«Меня всегда поражала молниеносность его великолепных, метких ответов. Никогда я не видал, чтобы он, выйдя из себя, разил обидчика его же оружием. Правда, он мог крепко, подчас даже грубо, парировать какой‑нибудь личный выпад, но всегда с непревзойденной меткостью, без злобы. Маяковский целил в глупость или наглость, которые надо было отбить, а не в личность своего противника. И хотя его удар мог показаться несдержанным, он никогда не переходил какой‑то внутренней границы пристойности».
Гуго Гупперт
Николай Асеев вспоминал, что видел Владимира Маяковского в истинном гневе только раз.
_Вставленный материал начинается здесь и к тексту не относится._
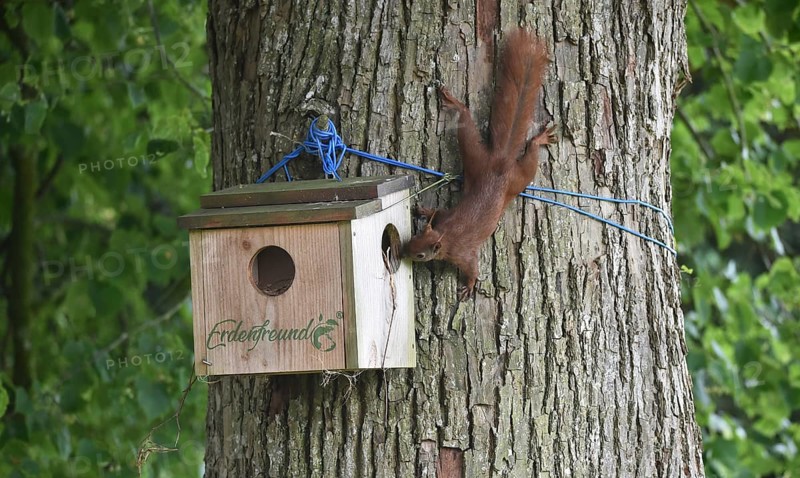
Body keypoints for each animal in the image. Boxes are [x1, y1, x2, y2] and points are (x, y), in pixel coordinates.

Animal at [403, 29, 556, 301]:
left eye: (420, 254)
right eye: (415, 235)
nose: (402, 252)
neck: (445, 236)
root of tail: (500, 162)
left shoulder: (462, 252)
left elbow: (472, 267)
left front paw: (469, 286)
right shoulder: (445, 219)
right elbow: (439, 211)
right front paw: (424, 210)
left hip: (518, 176)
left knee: (530, 154)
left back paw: (539, 139)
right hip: (475, 157)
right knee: (466, 120)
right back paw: (455, 103)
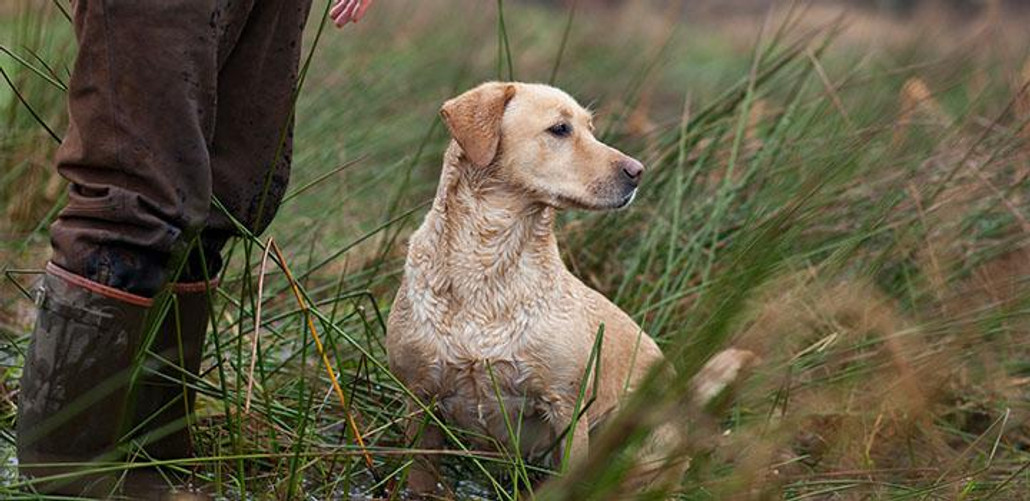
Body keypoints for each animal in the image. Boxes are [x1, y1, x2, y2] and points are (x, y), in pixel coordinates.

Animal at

Дело было так: работали над плакатами по охране труда, пришли сдавать и тут-то началось: «Там сидел тот самый индивидуум… Толстенький и важный, он заседал с таким азартом, что добиться приема у него не было возможно. Тогда Маяковский, чувствуя, что запаздываем со сдачей материала, прорвался к нему в кабинет сквозь вопли дежурной секретарши, ведя меня на буксире.
– Маяковский! Что это вы себе позволяете?! Здесь вам не Политехнический музей, чтобы врываться без разрешения!
Он был пунцов от раздражения, он грозил Маяковскому коротеньким пухлым пальцем, всей фигуркой выражая негодование. Маяковский вдруг внезапно положил трость на письменный стол, положил плакаты на кресло и, опершись ладонями о стол, начал с тихой, почти интимной, воркующей интонацией:
– Если вы, дорогой товарищ…
Громче и скандируя:
– …позволите себе еще раз…
Еще громче и раздельнее:
– …помахивать на меня вашими пальчиками!
Убедительно и почти сочувственно:
– То я! Оборву вам эти пальчики!! Вложу в порт букет!!!
Со страшной силой убедительности и переходя на наивысшие ноты:
– И пошлю их на дом вашей жене!!!
Результат был неожиданным.
– Маяковский, да чего вы волнуетесь! Ну что там у вас? Давайте разберемся!
Плакаты были просмотрены и утверждены за десять минут».